Genesis 2:18 says “Then the Lord God said, “It is not good for the man to be alone. I will make a helper who is just right for him.” Genesis 2:24 goes on to say “…a man leaves his father and mother and is joined to his wife, and the two are united into one.” From the beginning, God intended men and women to come together, care for one another (Eph. 5:29) , submit to one another (Eph. 5:21) and to put this relationship second only to our relationship with Him (Deut. 6:5; Eph. 5:25). Unfortunately, the cultural view of marriage does not parallel with the Biblical view of marriage. The media is one outlet that has helped to entirely reshape our culture’s view of marriage. From reality television shows to social media, the ideal of marriage has been completely ripped apart.
Reality television has created entirely UNrealistic ideas about marriage, family and life as a whole. In Chapter 7 of Women Living Well, Courtney describes several different types of reality relationships. First you have the “Casanova,” where the man says and does everything picture perfectly…think The Bachelor. Second, you have the empowered woman. This woman is liberated, independent and has no problems running the home…think Wife Swap. Third, you have the revolving door of husbands and wives. When one relationship doesn’t work out, simply move on to the next suitor…think Real Housewives. Fourth, you have the couple that simply live together, perhaps even raising a family, yet refuse to get married…think Kardashians. All of these are readily accepted by society, due in large part to their glorious portrayal by the media, however none are Biblically sound. Sadly, all these shows do is serve to incite discontentment in the hearts of many spouses.
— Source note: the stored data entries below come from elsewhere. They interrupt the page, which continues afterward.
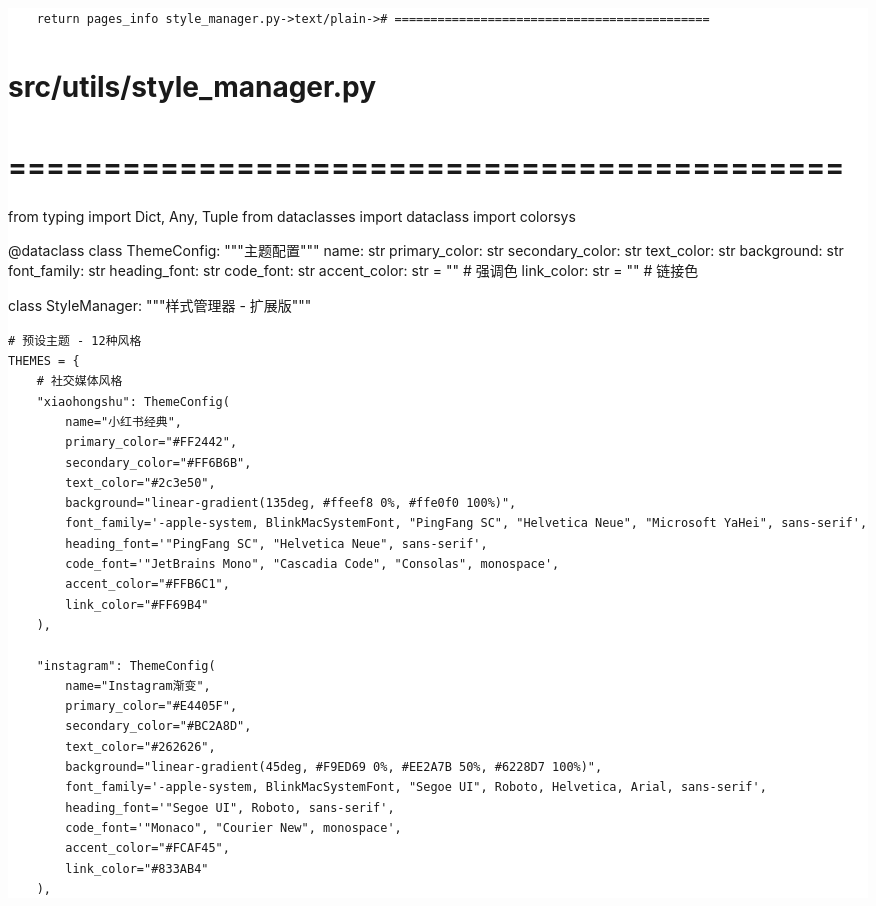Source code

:         return pages_info style_manager.py->text/plain-># ============================================
# src/utils/style_manager.py
# ============================================
from typing import Dict, Any, Tuple
from dataclasses import dataclass
import colorsys

@dataclass
class ThemeConfig:
    """主题配置"""
    name: str
    primary_color: str
    secondary_color: str
    text_color: str
    background: str
    font_family: str
    heading_font: str
    code_font: str
    accent_color: str = ""  # 强调色
    link_color: str = ""    # 链接色
    
class StyleManager:
    """样式管理器 - 扩展版"""
    
    # 预设主题 - 12种风格
    THEMES = {
        # 社交媒体风格
        "xiaohongshu": ThemeConfig(
            name="小红书经典",
            primary_color="#FF2442",
            secondary_color="#FF6B6B",
            text_color="#2c3e50",
            background="linear-gradient(135deg, #ffeef8 0%, #ffe0f0 100%)",
            font_family='-apple-system, BlinkMacSystemFont, "PingFang SC", "Helvetica Neue", "Microsoft YaHei", sans-serif',
            heading_font='"PingFang SC", "Helvetica Neue", sans-serif',
            code_font='"JetBrains Mono", "Cascadia Code", "Consolas", monospace',
            accent_color="#FFB6C1",
            link_color="#FF69B4"
        ),
        
        "instagram": ThemeConfig(
            name="Instagram渐变",
            primary_color="#E4405F",
            secondary_color="#BC2A8D",
            text_color="#262626",
            background="linear-gradient(45deg, #F9ED69 0%, #EE2A7B 50%, #6228D7 100%)",
            font_family='-apple-system, BlinkMacSystemFont, "Segoe UI", Roboto, Helvetica, Arial, sans-serif',
            heading_font='"Segoe UI", Roboto, sans-serif',
            code_font='"Monaco", "Courier New", monospace',
            accent_color="#FCAF45",
            link_color="#833AB4"
        ),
Outlets like Facebook have opened up doors that have caused many a failed marriage. What may begin as an innocent online friendship, or a rekindling of an old friendship from the past, can quickly escalate to the inappropriate realm. Courtney herself has stated that, although her marriage is strong and thriving, she felt it necessary to delete men entirely from her Facebook page. How many of us have logged onto Facebook to find pictures of flowers sent for “no reason at all” or updates from friends about their wonderful spouse that brings them breakfast in bed or makes their coffee every morning? These types of posts can stir feelings of envy and/or jealousy in even the strongest of spouses and marriages. These feelings create a “grass is greener” syndrome which, again, leads to discontentment. Discontentment is detrimental in marriage. Disrespect also seems to run rampant through social media. In the heat of an argument, before thinking things through entirely, a spouse can become quick to air their frustration online. We’ve all seen the posts that have made us stop and think to ourselves “whoa, marital dispute!” Social media also eats away at our family time. The amount of time we spend looking at the screens of our phones, iPads or computers should never outweigh the time we spend looking into the face of our spouse and/or family.
So, what can we do to strengthen our marriages in a culture that is ready to throw in the towel at any minute? For starters, arm yourself. Arm yourself with the Biblical definition of marriage. Arm yourself with the Word and how He says we are to live together in marriage. Second, weed out the bad seeds. If you find yourself bitter or upset at your spouse after watching a tv show or reading status updates from friends on social media, cut those areas out of your life. If you think time is an issue, do as Courtney suggests and make a log of the amount of time you are spending looking at your phone, iPad, computer or any other electronic device. If this time outweighs the amount of time you are looking at your spouse or family, it’s time to cut back drastically. Third, filter what you post, say and associate with on social media. Fill your newsfeed with positive, uplifting sites and people. If you believe having men in your newsfeed may be a weak spot for you, by all means delete them. Weed out anything and everything, anyone and everyone, that stirs negative emotions about your marriage. It may sound dramatic, but then again, so is divorce.